A study comparing two modes of ventilation cannot be conducted with the attendant clinicians blind to treatment allocation. The study protocol required all other treatments to be applied equally to infants in both arms of the study. There were written treatment protocols for each mode of ventilation. However, it is still possible that other treatments could have been applied unequally, with the possibility of bias resulting.
Interpretation of ventilator pressures is difficult, as in the trigger ventilation technique weaning was undertaken at lower peak inspiratory pressures. In Plymouth, trigger ventilated infants entered in the trial had slightly lower peak inspiratory pressures in the first 72 hours, consistent with the different weaning policy. However, as the duration of ventilation did not differ between the groups, it is reasonable to conclude that there was no systematic bias in the application of ventilation.

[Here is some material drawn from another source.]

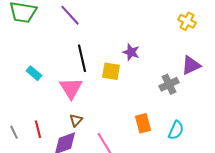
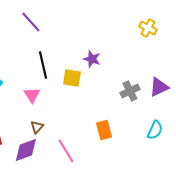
purple triangle: (191, 65) -> (159, 87), moved
pink triangle: (71, 88) -> (32, 95), size x0.7
cyan semicircle: (176, 130) -> (155, 130), moved

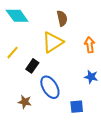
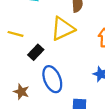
yellow line: (12, 53) -> (15, 34), turned 56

Information on the postnatal use of steroids was collected in the trial. There was no difference in the proportion of infants receiving postnatal steroids (25.5% v 26.0%), nor in the postnatal age at which they were first administered (median 15v 17 days). There is therefore no evidence of bias resulting from their use.
The use of CPAP for weaning from ventilation has not been demonstrated to reduce chronic lung disease in randomised controlled trials. The paper Yadav cites discusses the possible benefits of a policy of early use of nasal CPAP. This is not relevant to the trigger trial, as infants recruited were by definition already being ventilated. I would also like to qualify Yadav's statement that we found an increased risk of pneumothorax in infants less than 28 weeks gestation. The difference was not statistically significant, suggesting that the observed difference may have occurred as a result of chance.
The trial therefore shows no evidence of bias, and the finding that patient triggered ventilation has no additional benefit over intermittent mandatory ventilation using the ventilators and techniques studied remains valid. The trial cannot assist clinicians in their choice of other modalities of support such as early use of CPAP or postnatal steroid use, and is applicable both to growth retarded as well as appropriately grown preterm infants.